A few thoughts about coyotes:
1) I like 'em except when they eat people's kittens and puppies. Or babies--babies ain't good either.
2) My sister's favorite quote about coyotes was from a woman who was on the radio being interviewed and said, "The coyotes are everywheah...theah creepin' up ovah the seawall, and they mean business." Kinda menacing and funny at the same time.
3) No roadrunner was in sight, nor were any Acme coyote-destruction devices.
And now, for the negatives. Am I the only freak who likes to play around with the "black and white," "antique," and "negative" effects of her photo editor software? No, no. Don't tell me. I don't want to feel alone. Anyway, let's have ourselves a festival of negativity! You ready? Great! Here goes!

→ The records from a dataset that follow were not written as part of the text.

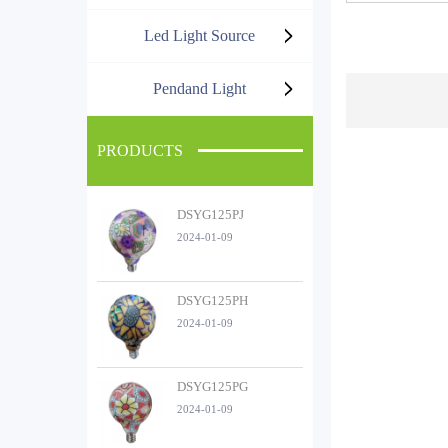
Led Light Source
Pendand Light
PRODUCTS
DSYG125PJ
2024-01-09
DSYG125PH
2024-01-09
DSYG125PG
2024-01-09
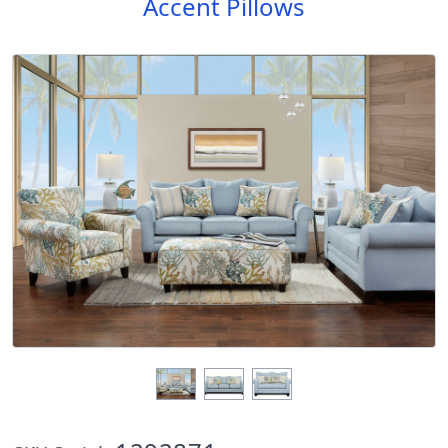
Accent Pillows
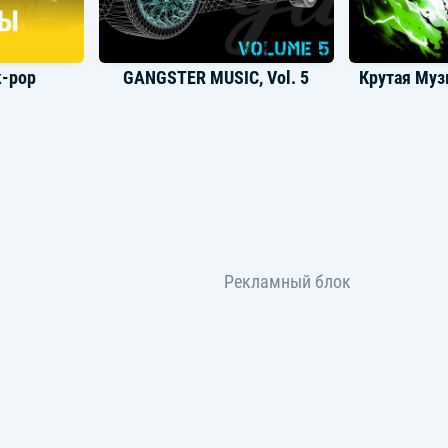
k-pop
GANGSTER MUSIC, Vol. 5
унж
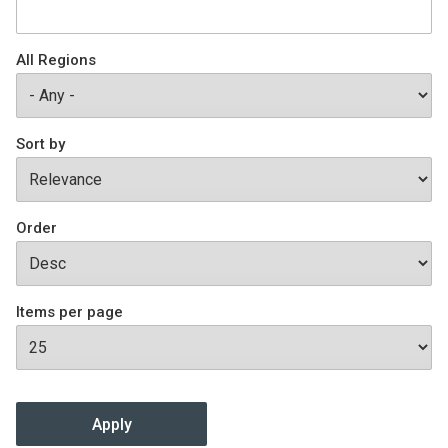
Join SSTI
All Regions
Sign up for SSTI Digest
Sort by
Order
Items per page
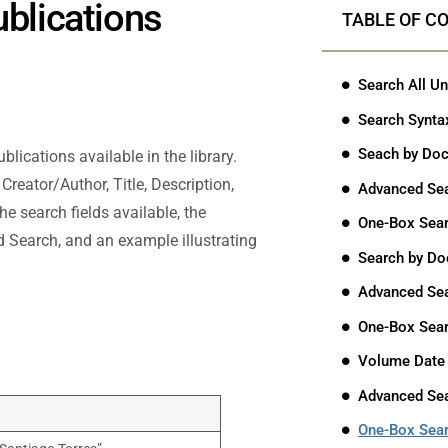
ublications
TABLE OF C
Search All Un
Search Synta
Seach by Doc
lications available in the library.
reator/Author, Title, Description,
Advanced Se
he search fields available, the
One-Box Sea
 Search, and an example illustrating
Search by Do
Advanced Se
One-Box Sea
Volume Date
Advanced Se
One-Box Sea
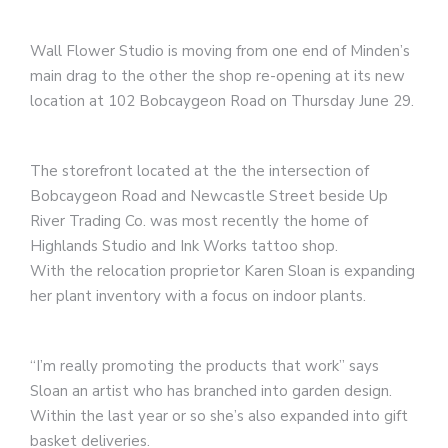
Wall Flower Studio is moving from one end of Minden’s
main drag to the other the shop re-opening at its new
location at 102 Bobcaygeon Road on Thursday June 29.
The storefront located at the the intersection of
Bobcaygeon Road and Newcastle Street beside Up
River Trading Co. was most recently the home of
Highlands Studio and Ink Works tattoo shop.
With the relocation proprietor Karen Sloan is expanding
her plant inventory with a focus on indoor plants.
“I’m really promoting the products that work” says
Sloan an artist who has branched into garden design.
Within the last year or so she’s also expanded into gift
basket deliveries.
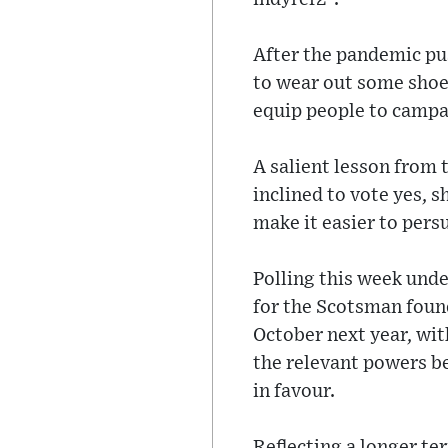
After the pandemic pu
to wear out some shoe l
equip people to campa
A salient lesson from 
inclined to vote yes, s
make it easier to pers
Polling this week unde
for the Scotsman foun
October next year, wi
the relevant powers b
in favour.
Reflecting a longer te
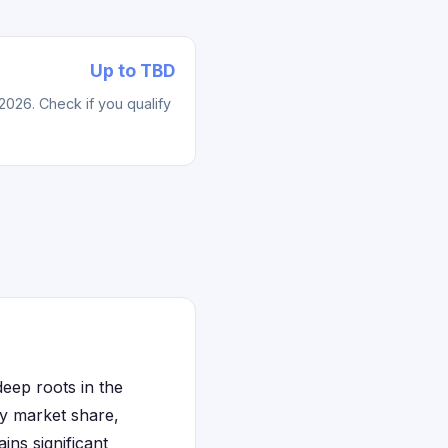
Up to TBD
2026. Check if you qualify
eep roots in the
by market share,
ns significant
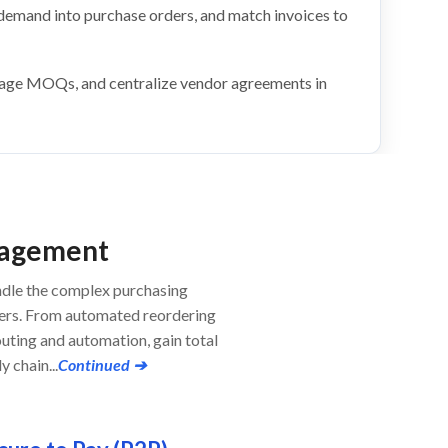
demand into purchase orders, and match invoices to
age MOQs, and centralize vendor agreements in
nagement
dle the complex purchasing
ers. From automated reordering
uting and automation, gain total
y chain...
Continued ➔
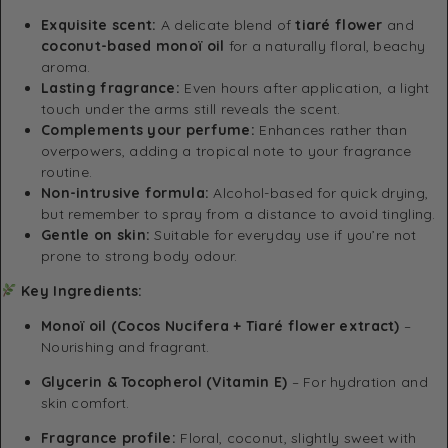
Exquisite scent:
A delicate blend of
tiaré flower
and
coconut-based monoï oil
for a naturally floral, beachy
aroma.
Lasting fragrance:
Even hours after application, a light
touch under the arms still reveals the scent.
Complements your perfume:
Enhances rather than
overpowers, adding a tropical note to your fragrance
routine.
Non-intrusive formula:
Alcohol-based for quick drying,
but remember to spray from a distance to avoid tingling.
Gentle on skin:
Suitable for everyday use if you’re not
prone to strong body odour.
Key Ingredients:
Monoï oil (Cocos Nucifera + Tiaré flower extract)
–
Nourishing and fragrant.
Glycerin & Tocopherol (Vitamin E)
– For hydration and
skin comfort.
Fragrance profile:
Floral, coconut, slightly sweet with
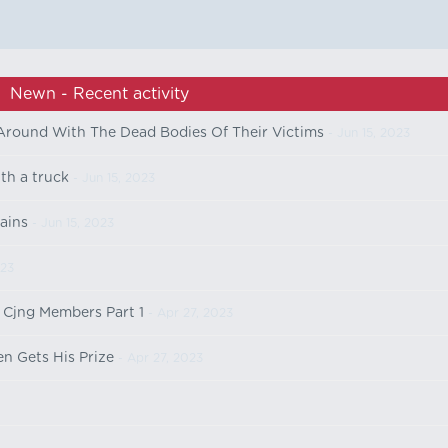
Newn - Recent activity
 Around With The Dead Bodies Of Their Victims
- Jun 15, 2023
ith a truck
- Jun 15, 2023
ains
- Jun 15, 2023
023
 Cjng Members Part 1
- Apr 27, 2023
n Gets His Prize
- Apr 27, 2023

This one is a favorite. A little fish-weighing shack at a fishing lodge.
Tickets to a circus. I am the one who takes every free leaflet and bit of ephemera that is handed to her. And, uh, not to be overly negative but this looked like the most depressing little circus ever. Poor elephants.
A booklet by "Famous Author and Sportsman" Joseph D. Bates, Jr. How do I know that he is so famous? Because he tells me on almost every page of this booklet. Many of his tips involve: "Sterno" ("nothing is handier"), "Baggies," ("Since Baggies are transparent it's easy to see what's inside!"), "Wash 'n Dri's" ("a newsworthy product"). If you wish to correspond with Joseph, you can reach him at P.O. Box 2294, Grand Central Station, New York City, NY 10017. When I summon the courage, I plan to write him and ask him to explain what a "dingle stick" is. Anyway, he does include a nifty little idea for a food-grilling device (in case you're bored of your barbeque grill):
Last, but not least, here we have the Kite Flyer's Code for Safe Flying:
This weekend, I actually read this warning label on my kite, and once again I found out that I've been doing something all wrong. First, I shouldn't have tried to fly my kite using wire instead of string. This explains something that happened, and I'd explain what that something was if I hadn't lost my short-term memory in a recent accident. Second, I am supposed to avoid flying over spectators or within 5 miles of an airport. Third, I am supposed to wear "gloves or a similar device" to protect my hands from possible string burns. JEEZ! I go now to play outside in traffic. It is clearly a much safer form of entertainment.